By: Mark T. Jensen
In part one of this article, Member Mark T. Jensen covered the first three tips to consider if you are selling your business. With years of experience in business transactions, the attorneys at Bowie & Jensen are dedicated to helping our clients prepare for and navigate the sale of your business. Read more below to gain additional insights.
Employees and Stockholders
Your buyer will likely identify employees that it wants to retain post-sale. Issues of job titles, reporting structure, compensation, benefits, non-competes, non-solicitation agreements, intellectual property ownership and transition mechanics will loom large and can derail a deal.
It is a good idea to identify who you believe to be your key employees that a buyer would want or need, and determine the status of each key employee’s compensation, benefits, and any post-employment restrictions they are currently obligated under.
This baseline can then be used to inform your thinking on whether or not you need to develop an incentive program to ensure the cooperation of your key employees. You will also want to think about how and when you will bring them into the transaction.
Similarly, a Buyer will want all of your equity owners (stockholders, members, partners) to sign off on a deal, and if the deal is structured as a purchase of equity, the buyer will want 100% of the equity.
You should start planning how to get all your equity owners on board as early as possible. Do you have drag along or tag-along rights in a stockholders agreement or operating agreement? What are the terms? What leverage do you have to bring people along?
As you work your way through due diligence and approach closing, you will want to have already developed a strategy for dealing with employees and equity owners. The closer you get to closing, the less leverage you have. A minority shareholder or employee holding out and not signing the deal documents can undermine a buyer’s confidence, interest and even kill a deal.
Leave Yourself an Exit
The sales process can be exciting. Discussions include the possibility of large sums of money and the final reward for all of your hard work. The buyer is flattering and the end is in sight.
There is, however, a lot of work and a long distance between the sales pitch and closing.
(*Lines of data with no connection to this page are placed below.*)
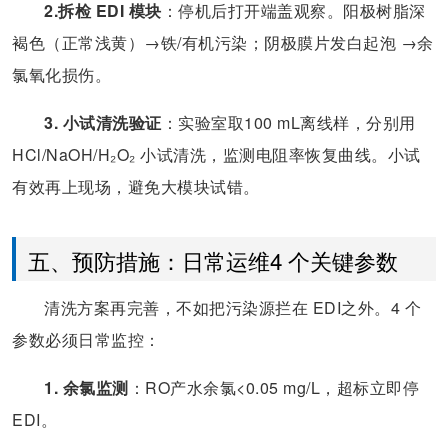
2.拆检 EDI 模块
：停机后打开端盖观察。阳极树脂深
褐色（正常浅黄）→铁/有机污染；阴极膜片发白起泡 →余
氯氧化损伤。
3. 小试清洗验证
：实验室取100 mL离线样，分别用
HCl/NaOH/H₂O₂ 小试清洗，监测电阻率恢复曲线。小试
有效再上现场，避免大模块试错。
五、预防措施：日常运维4 个关键参数
清洗方案再完善，不如把污染源拦在 EDI之外。4 个
参数必须日常监控：
1. 余氯监测
：RO产水余氯<0.05 mg/L，超标立即停
EDI。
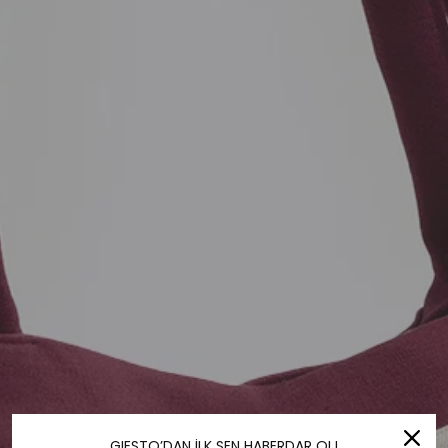
GIESTO’DAN İLK SEN HABERDAR OL!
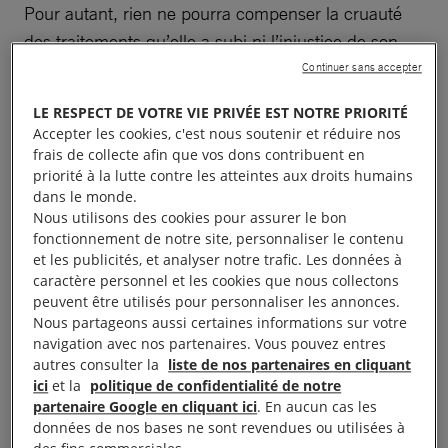
Pour autant, rien ne pourra compenser la cruauté
des traitements qu’elle a subi ni l’injustice de son
emprisonnement. Pendant son temps en prison, elle
Continuer sans accepter
a été torturée, agressée sexuellement, placée à
LE RESPECT DE VOTRE VIE PRIVÉE EST NOTRE PRIORITÉ
l’isolement et interdite de voir sa famille pendant de
Accepter les cookies, c'est nous soutenir et réduire nos
longs mois.
frais de collecte afin que vos dons contribuent en
priorité à la lutte contre les atteintes aux droits humains
dans le monde.
Loujain al Hathloul
n’aurait jamais dû être obligée
Nous utilisons des cookies pour assurer le bon
de passer un seul jour derrière les barreaux.
Elle a
fonctionnement de notre site, personnaliser le contenu
et les publicités, et analyser notre trafic. Les données à
été punie pour avoir courageusement défendu les
caractère personnel et les cookies que nous collectons
droits des femmes en
Arabie saoudite
et pour avoir
peuvent être utilisés pour personnaliser les annonces.
exercé son droit à la liberté d’expression.
Nous partageons aussi certaines informations sur votre
navigation avec nos partenaires. Vous pouvez entres
autres consulter la
liste de nos partenaires en cliquant
Vous avez été nombreux à vous mobiliser à nos
ici
et la
politique de confidentialité de notre
côtés pour porter sa voix. Sa sortie de prison
partenaire Google en cliquant ici
. En aucun cas les
données de nos bases ne sont revendues ou utilisées à
prouve qu’ensemble, nous avons le pouvoir de faire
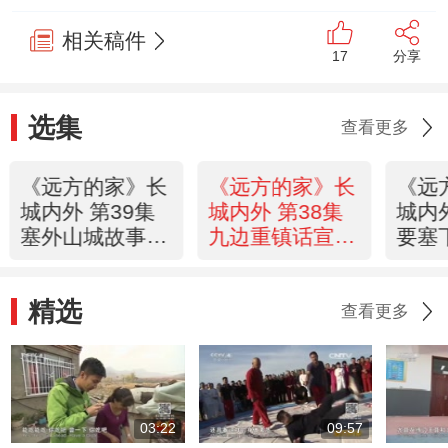
相关稿件
17
分享
选集
查看更多
《远方的家》长
《远方的家》长
《远
城内外 第39集
城内外 第38集
城内外
塞外山城故事多
九边重镇话宣府
要塞
20151125
20151124
2015
精选
查看更多
03:22
09:57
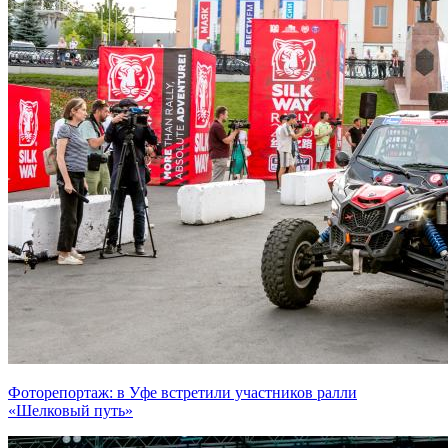
Фоторепортаж: в Уфе встретили участников ралли
«Шелковый путь»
If you are not careful, you can find yourself in a position where all of your customers, employees, and competitors know you are selling your business, possibly even some of the terms, before closing, while the buyer is pushing positions on final terms that are not acceptable to you. In this situation, you have little leverage.
You will want to work with your team of professionals to carefully create a strategy that maintains your ability to say “No” without catastrophic outcomes. This will include carefully planning how and when to provide requested information on customers, suppliers, clients, R&D projects, intellectual property, employees, new ventures, marketing plans, financial strength and other strategic and confidential information.
Selling your business is a high stakes proposition. It is complicated and can be nerve-racking. With an experienced professional team and proper planning, you can successfully navigate the complexities, lower and manage the stresses, and achieve a truly rewarding conclusion.